1. Event recorded: Arnprior Chronicle April 11, 1930, page 6: dam completed at Bell’s Rapids on the Madawaska River.
2. Photocopy of a page from an unknown publication (marked Janet), with a paragraph on the Madawaska River. Largest drainage system tributary to the Ottawa in Ontario (3,300 square miles). From Source Lake in Algonquin Park to Arnprior: over 200 miles. Opeongo Lake, York River, Waba Creek.
3. Colour photo by Peter Hessel of rocky shore near Madawaska Bridge, Arnprior, at low water level (about 1988).
4. Clipping from unknown newspaper of article “Madawaska Abounding With Red Pine”, mostly about logging. The river (180 miles long) descends 1200 feet from Source Lake to Arnprior.

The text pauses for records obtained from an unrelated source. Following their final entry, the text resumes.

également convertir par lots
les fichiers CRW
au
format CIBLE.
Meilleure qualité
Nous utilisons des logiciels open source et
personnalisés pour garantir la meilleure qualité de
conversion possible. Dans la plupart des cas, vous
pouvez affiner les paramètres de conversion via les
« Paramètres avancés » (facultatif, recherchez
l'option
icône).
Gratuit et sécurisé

In comparison, the Ottawa drops only about 100 feet over its 700-mile course. Quotes advertisement in the Bytown Gazette of July 21, 1836 about the Madawaska and its lumbering potential.
5. Photocopy of short article “The Madawaska River” by Peter Hessel for the Chronicle-Guide’s Weekender Supplement, June 20, 1998. Champlain, spelling, meaning.

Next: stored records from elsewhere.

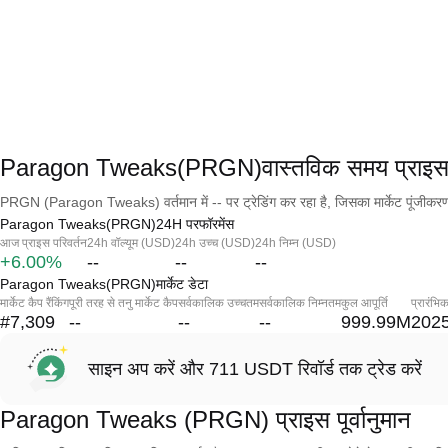
Paragon Tweaks(PRGN)वास्तविक समय प्राइ
PRGN (Paragon Tweaks) वर्तमान में -- पर ट्रेडिंग कर रहा है, जिसका मार्केट पूंजीकरण
Paragon Tweaks(PRGN)24H परफॉरमेंस
आज प्राइस परिवर्तन
24h वॉल्यूम (USD)
24h उच्च (USD)
24h निम्न (USD)
+6.00%
--
--
--
Paragon Tweaks(PRGN)मार्केट डेटा
मार्केट कैप रैंकिंग
पूरी तरह से तनु मार्केट कैप
सर्वकालिक उच्चतम
सर्वकालिक निम्नतम
कुल आपूर्ति
प्रारंभि
#7,309
--
--
--
999.99M
2025
साइन अप करें और 711 USDT रिवॉर्ड तक ट्रेड करें
Paragon Tweaks (PRGN) प्राइस पूर्वानुमान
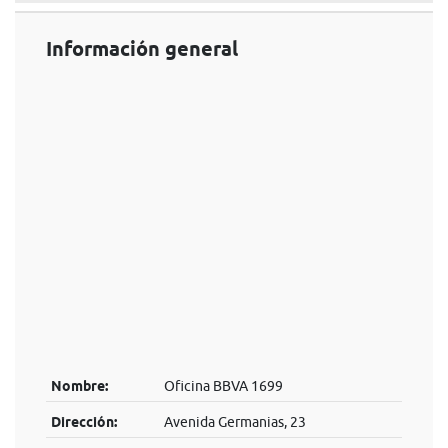
Información general
Nombre:
Oficina BBVA 1699
Dirección:
Avenida Germanias, 23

6. Colour postcard “View from the Bridge, Arnprior”.
7. Photocopy of article by Alan Rayburn in Canadian Geographic, July/Aug. 1993: “Who’s to blame for mistaken names?” Section on the Madawaska. Cartographic information, spelling, etc.
8. Photocopies of pages 134-135, McNab — The Township by Peter Hessel, re Madawaska River.

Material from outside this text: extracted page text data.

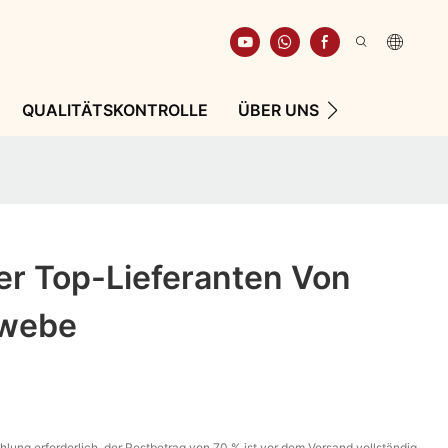
QUALITÄTSKONTROLLE
ÜBER UNS
RESSOURCE
Der Top-Lieferanten Von
webe
lung erforderlich, der Restbetrag von 70 % ist vor dem Versand vollständig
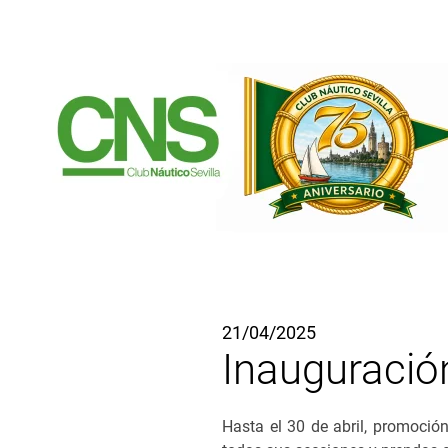
Ir al contenido principal
21/04/2025
Inauguración
Hasta el 30 de abril, promoció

9. Clipping of article in Ottawa Citizen, “Conspiracy of Chance”, by Lee Greenberg and Gary Dimmock, dated Sep. 28, 2002. regarding the drowning of two people at High Falls (in a dammed channel of the Madawaska River near Calabogie, on June 23, 2002.
Notes
Regarding the meaning of the name, see File “Geographical Names”, a folder personally prepared by Alan Rayburn for the Arnprior and District Historical Society in 1992, “The Geographical Names of the Arnprior Area”.